I had a friend once who would answer questions in her sleep. You could ask her anything, and she’d give an honest answer! Her mom suspected she had been out drinking one night, despite my friend assuring her that she hadn’t. After my friend had fallen asleep, her mom took advantage of her nighttime honesty and asked her. Sure enough, she couldn’t lie in her sleep and answered that, yes, she had been out drinking. She was in big trouble the next day!
I talk in my sleep occasionally… My brother would talk in his sleep, and occasionally yell. (Once when he was in his 20’s, he yelled out FIFTY YEARS ?!? in his sleep (I wonder if he was dreaming he was being sent to jail…). When he was very young, he was a sleep walker, and once went outside in the middle of night, and was locked out (in Canada in Winter!) – the cold woke him up right away and he must have pounded on the door or rang the doorbell or something (although I think he was very very young…) – so my parents put a lock up high on the door (to outside) for safety.

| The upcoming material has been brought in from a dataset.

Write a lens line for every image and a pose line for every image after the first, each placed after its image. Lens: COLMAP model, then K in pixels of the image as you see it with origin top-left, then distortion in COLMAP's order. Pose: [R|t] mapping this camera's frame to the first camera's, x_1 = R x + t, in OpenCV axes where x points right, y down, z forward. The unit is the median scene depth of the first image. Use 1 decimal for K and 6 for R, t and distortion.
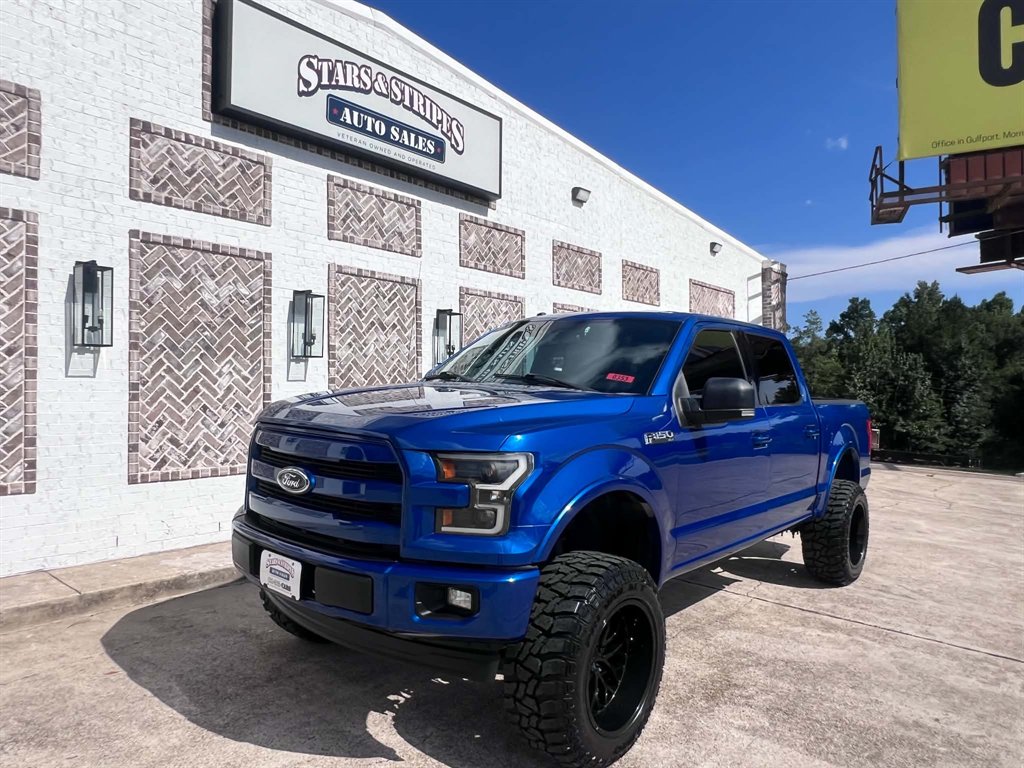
lens RADIAL K [[678.2, 0, 506.8], [0, 678.2, 391.7], [0, 0, 1]] dist [-0.007219, 0.002485]
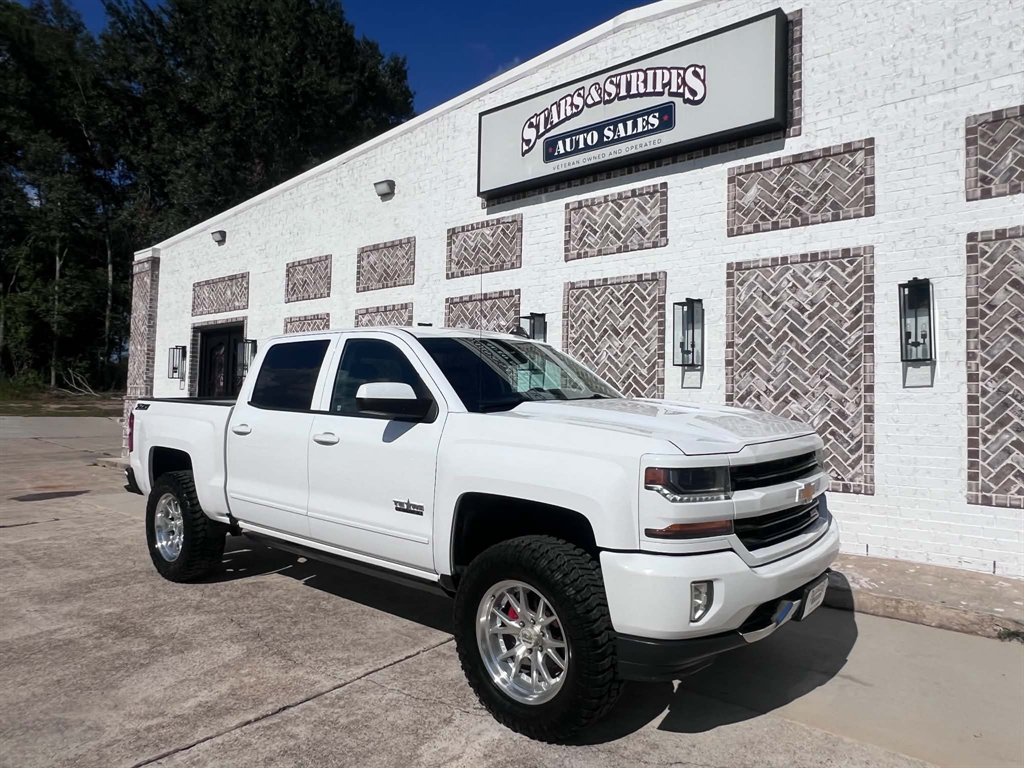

She could be having a night terror. My dd has has them since she was 2, and she is now 9 and still has them occasionally. She talks (and sometimes cries) and says really crazy things. She sits up and moves around (rarely gets out of bed). It seems like she is awake, but she is completely asleep (she never remembers the next day). They last from 5 to 15 minutes usually, and they always occur within a certain timeframe after she has gone to sleep (I think it is in the 1st 2 hours). If it is a night terror, you can’t wake a person up from it (it took us months to realize she wasn’t awake). If you recognize that they happen at a certain time each night, you can lightly wake the person up a few minutes before and break the cycle. They used to happen for dd very frequently, and now it is only when she is extremely tired or has been sick.